I have just had this conversation with the little French chambermaid at my hotel. "You have not gone to mass, Mademoiselle?"

"I? No."

"But here, so near the lines, I should think—"

"I do not go to church. There is no God." She looked up with
red-rimmed, defiant eyes. "My husband has been killed," she said.
"There is no God. If there was a God, why should my husband be killed?
He had done nothing."

This afternoon at three-thirty I am to start for the front. I am to see everything. The machine leaves the Mairie at three-thirty.

* * * * *

Do you recall the school map on which the state of Texas was always pink and Rhode Island green? And Canada a region without colour, and therefore without existence?

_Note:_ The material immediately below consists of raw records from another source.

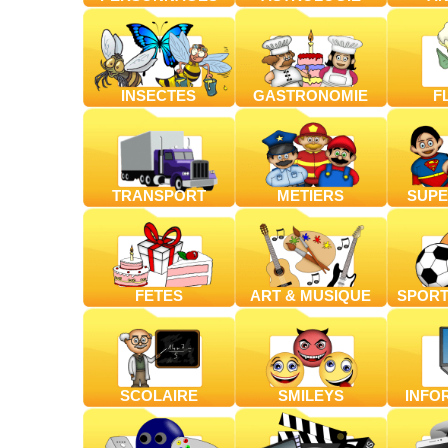
INSECTES
GASTRONOMIE
F
TRANSPORT
METIERS
SUPE
FETES
ART & MUSIQUE
SPORT
SCOLAIRE
SMILEYS
INFO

The map of Europe has become a battle line painted in three colours: yellow for the Belgian Army, blue for the British and red for the French. It is really a double line, for the confronting German Army is drawn in black. It is a narrow line to signify what it does—not only death and wanton destruction, but the end of the myth of civilisation; a narrow line to prove that the brotherhood of man is a dream, that modern science is but an improvement on fifth-century barbarity; that right, after all, is only might.

It took exactly twenty-four hours to strip the shirt off the diplomacy of Europe and show the coat of mail underneath.